— Problem description —
Word for word, retype the first line of the records and every following line through the one containing "витер оверсайз спицами".

[Stored data entries]
______________________________

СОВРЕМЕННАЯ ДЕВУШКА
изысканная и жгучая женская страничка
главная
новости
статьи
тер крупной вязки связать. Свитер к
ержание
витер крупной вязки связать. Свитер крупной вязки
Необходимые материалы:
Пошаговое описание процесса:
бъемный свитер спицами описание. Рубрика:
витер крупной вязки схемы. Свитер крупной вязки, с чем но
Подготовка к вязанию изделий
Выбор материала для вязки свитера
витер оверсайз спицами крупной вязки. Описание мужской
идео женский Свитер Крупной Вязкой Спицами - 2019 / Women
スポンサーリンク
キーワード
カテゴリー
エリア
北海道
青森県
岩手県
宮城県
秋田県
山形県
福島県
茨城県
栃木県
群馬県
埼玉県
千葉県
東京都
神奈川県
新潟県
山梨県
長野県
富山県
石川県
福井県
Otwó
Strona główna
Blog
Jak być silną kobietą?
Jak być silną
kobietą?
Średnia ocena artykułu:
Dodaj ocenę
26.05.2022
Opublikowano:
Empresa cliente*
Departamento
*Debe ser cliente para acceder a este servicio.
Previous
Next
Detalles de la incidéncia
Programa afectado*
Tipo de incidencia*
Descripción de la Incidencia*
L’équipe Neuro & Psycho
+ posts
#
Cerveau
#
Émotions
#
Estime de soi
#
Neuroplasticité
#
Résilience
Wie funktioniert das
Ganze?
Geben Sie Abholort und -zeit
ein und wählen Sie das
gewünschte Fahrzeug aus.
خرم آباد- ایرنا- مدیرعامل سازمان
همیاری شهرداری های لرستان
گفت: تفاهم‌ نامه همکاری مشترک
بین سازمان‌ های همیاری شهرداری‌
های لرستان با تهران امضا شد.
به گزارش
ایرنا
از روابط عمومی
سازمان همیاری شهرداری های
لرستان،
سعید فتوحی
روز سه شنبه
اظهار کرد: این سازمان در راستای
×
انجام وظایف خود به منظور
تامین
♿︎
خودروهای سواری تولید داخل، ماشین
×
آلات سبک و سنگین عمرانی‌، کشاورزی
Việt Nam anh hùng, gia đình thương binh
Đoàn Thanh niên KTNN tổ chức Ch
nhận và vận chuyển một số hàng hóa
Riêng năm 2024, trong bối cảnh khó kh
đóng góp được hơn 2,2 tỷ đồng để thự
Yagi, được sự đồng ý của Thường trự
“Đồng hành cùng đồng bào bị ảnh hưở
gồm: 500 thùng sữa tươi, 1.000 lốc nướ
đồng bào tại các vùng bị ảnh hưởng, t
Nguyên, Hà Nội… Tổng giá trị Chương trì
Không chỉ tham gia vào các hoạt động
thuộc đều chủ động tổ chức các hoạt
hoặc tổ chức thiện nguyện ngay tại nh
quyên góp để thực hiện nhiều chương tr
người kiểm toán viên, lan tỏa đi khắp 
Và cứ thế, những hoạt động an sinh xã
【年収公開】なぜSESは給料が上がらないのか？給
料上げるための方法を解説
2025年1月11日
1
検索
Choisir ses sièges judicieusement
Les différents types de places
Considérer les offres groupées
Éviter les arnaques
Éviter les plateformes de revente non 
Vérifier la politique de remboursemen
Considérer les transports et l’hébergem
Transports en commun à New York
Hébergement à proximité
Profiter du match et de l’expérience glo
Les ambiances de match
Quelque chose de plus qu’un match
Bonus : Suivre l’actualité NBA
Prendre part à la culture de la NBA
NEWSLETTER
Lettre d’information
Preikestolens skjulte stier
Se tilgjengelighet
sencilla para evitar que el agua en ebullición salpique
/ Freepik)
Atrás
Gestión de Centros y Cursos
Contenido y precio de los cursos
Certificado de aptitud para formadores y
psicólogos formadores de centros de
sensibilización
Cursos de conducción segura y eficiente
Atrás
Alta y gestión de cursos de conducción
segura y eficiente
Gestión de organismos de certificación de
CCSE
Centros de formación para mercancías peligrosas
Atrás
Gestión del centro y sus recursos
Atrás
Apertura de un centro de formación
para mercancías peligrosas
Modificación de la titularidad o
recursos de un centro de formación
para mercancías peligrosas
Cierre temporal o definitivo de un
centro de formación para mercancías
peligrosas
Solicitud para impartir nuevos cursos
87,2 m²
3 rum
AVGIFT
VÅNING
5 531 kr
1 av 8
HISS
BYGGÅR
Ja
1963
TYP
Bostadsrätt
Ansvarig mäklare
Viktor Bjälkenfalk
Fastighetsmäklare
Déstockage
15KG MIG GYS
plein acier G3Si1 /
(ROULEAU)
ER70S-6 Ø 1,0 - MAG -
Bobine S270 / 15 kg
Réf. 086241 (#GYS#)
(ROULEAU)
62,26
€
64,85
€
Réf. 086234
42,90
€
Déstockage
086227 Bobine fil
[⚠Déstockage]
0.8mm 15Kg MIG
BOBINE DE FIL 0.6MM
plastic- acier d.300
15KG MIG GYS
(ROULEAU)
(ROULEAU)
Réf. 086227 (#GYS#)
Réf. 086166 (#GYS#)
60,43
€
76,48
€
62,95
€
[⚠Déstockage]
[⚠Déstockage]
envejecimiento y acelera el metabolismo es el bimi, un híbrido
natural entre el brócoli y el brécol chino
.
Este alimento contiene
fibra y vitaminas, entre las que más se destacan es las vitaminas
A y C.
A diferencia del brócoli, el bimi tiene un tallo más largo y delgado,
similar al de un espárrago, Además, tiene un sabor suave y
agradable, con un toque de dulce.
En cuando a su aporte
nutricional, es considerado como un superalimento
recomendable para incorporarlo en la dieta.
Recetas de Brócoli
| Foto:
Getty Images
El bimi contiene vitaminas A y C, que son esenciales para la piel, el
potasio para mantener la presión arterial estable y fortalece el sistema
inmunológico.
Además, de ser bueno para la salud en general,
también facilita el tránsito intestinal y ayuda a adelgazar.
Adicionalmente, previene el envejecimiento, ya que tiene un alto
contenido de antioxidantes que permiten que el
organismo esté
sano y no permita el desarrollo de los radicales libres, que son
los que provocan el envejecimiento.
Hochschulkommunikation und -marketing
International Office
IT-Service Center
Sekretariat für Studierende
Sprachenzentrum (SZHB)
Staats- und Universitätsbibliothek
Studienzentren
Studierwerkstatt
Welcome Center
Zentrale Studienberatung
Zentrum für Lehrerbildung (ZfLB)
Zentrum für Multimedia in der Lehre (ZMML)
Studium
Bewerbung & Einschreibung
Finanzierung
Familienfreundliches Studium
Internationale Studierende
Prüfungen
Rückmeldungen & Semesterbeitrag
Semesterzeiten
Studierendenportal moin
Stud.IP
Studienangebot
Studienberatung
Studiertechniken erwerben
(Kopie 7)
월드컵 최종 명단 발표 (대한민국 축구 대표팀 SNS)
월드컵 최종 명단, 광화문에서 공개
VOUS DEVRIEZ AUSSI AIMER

______________________________

— The answer —
СОВРЕМЕННАЯ ДЕВУШКА
изысканная и жгучая женская страничка
главная
новости
статьи
тер крупной вязки связать. Свитер к
ержание
витер крупной вязки связать. Свитер крупной вязки
Необходимые материалы:
Пошаговое описание процесса:
бъемный свитер спицами описание. Рубрика:
витер крупной вязки схемы. Свитер крупной вязки, с чем но
Подготовка к вязанию изделий
Выбор материала для вязки свитера
витер оверсайз спицами крупной вязки. Описание мужской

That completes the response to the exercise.